04-09-2014 (20:30)
Sommer 1914. Den jungen Deutschamerikaner Zacharias hat es auf die Präsident verschlagen, ein kleines deutsches Passagierschiff, das in der Karibik Reisende für die großen Ozeandampfer aufsammelt. Zacharias ist auf der Flucht, wovor genau, weiß er nicht; vielleicht vor Gangstern aus New York, vielleicht vor seiner unentschiedenen Lebensgeschichte. Bislang war er Journalist ohne Leidenschaft und Textdichter ohne poetische Ader. An Bord der Präsident schreibt er auf, was ihm die Passagiere aus Deutschland erzählen. Es sind Geschichten vom Selbstzweifel, vom Verlust der Identität, Episoden aus einer Gesellschaft, die sich auflöst, weil sie nicht mehr an sich glaubt.
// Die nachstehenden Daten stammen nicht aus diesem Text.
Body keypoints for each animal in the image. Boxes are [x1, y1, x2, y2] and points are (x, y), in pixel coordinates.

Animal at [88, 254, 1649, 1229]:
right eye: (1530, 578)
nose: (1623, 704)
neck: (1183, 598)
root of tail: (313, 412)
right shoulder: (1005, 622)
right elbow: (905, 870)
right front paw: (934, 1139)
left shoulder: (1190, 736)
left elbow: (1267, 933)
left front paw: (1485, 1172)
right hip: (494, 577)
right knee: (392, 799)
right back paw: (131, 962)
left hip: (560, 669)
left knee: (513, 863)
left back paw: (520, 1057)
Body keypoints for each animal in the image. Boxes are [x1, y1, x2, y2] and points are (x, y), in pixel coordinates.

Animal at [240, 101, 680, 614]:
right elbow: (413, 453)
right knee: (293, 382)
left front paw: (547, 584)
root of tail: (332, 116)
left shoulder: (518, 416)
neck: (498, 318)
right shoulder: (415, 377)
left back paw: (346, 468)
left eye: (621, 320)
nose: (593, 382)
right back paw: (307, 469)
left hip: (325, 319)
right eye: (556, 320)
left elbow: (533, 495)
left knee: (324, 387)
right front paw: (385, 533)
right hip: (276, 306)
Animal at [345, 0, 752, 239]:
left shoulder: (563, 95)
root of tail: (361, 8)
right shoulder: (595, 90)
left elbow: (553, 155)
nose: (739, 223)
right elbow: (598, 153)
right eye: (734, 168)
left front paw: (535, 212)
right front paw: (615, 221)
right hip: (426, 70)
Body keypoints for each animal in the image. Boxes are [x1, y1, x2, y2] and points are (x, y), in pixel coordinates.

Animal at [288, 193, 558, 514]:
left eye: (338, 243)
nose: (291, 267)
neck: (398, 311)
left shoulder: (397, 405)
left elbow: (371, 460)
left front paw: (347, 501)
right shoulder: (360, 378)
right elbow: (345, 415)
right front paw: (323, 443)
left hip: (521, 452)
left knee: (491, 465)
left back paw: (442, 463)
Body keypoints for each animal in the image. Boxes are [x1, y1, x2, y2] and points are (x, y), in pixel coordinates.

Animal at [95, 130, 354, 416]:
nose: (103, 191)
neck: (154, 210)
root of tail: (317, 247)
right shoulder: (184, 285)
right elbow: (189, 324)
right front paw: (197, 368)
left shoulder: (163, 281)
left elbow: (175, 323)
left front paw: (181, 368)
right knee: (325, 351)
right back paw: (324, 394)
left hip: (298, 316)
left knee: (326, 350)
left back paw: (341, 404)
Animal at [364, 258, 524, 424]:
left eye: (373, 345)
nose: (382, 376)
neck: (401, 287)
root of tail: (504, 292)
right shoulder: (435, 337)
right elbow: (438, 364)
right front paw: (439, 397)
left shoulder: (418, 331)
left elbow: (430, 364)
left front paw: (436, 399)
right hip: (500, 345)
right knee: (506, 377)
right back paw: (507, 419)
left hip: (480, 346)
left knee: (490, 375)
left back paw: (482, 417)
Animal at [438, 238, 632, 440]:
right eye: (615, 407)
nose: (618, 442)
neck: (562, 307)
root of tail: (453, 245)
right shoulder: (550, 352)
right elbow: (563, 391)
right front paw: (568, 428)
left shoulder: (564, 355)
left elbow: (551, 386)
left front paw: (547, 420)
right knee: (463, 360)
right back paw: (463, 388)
Als in Europa der Krieg ausbricht, erreicht er auch die Präsident. Sie wird zum Flüchtlingsschiff, dann zum Hilfskreuzer, mit dem ihr Kapitän auf Kaperfahrt geht. Weil Zacharias sich nicht entscheidet, wo er stehen und wer er sein will, zieht es ihn immer tiefer in den Krieg hinein.
Burkhard Spinnen hat eine Parabel auf die Brüchigkeit geordneter Verhältnisse geschrieben. Was 1914 geschah, als das Jahrhundert in den Krieg stürzte, kann immer wieder passieren. Und gerade die, die sich am liebsten heraushalten würden, sind besonders anfällig.
Geboren 1956, war Burkhard Spinnen nach seiner Promotion am Germanistischen Institut der Westfälischen Wilhelms-Universität Münster tätig. Gastdozenturen und Seminare u.a. am Deutschen Literaturinstitut Leipzig. Seit 2008 Vorsitzender der Jury des Klagenfurter Ingeborg-Bachmann-Preises. Lebt seit 1996 als freier, vielfach ausgezeichneter Autor in Münster.
Spinnen schreibt Romane, Geschichten, Essays, Feuilletons und Glossen und hat oft im Buchhändlerkeller aus dem jeweils neuesten Buch gelesen, zuletzt aus dem Roman "Nevena".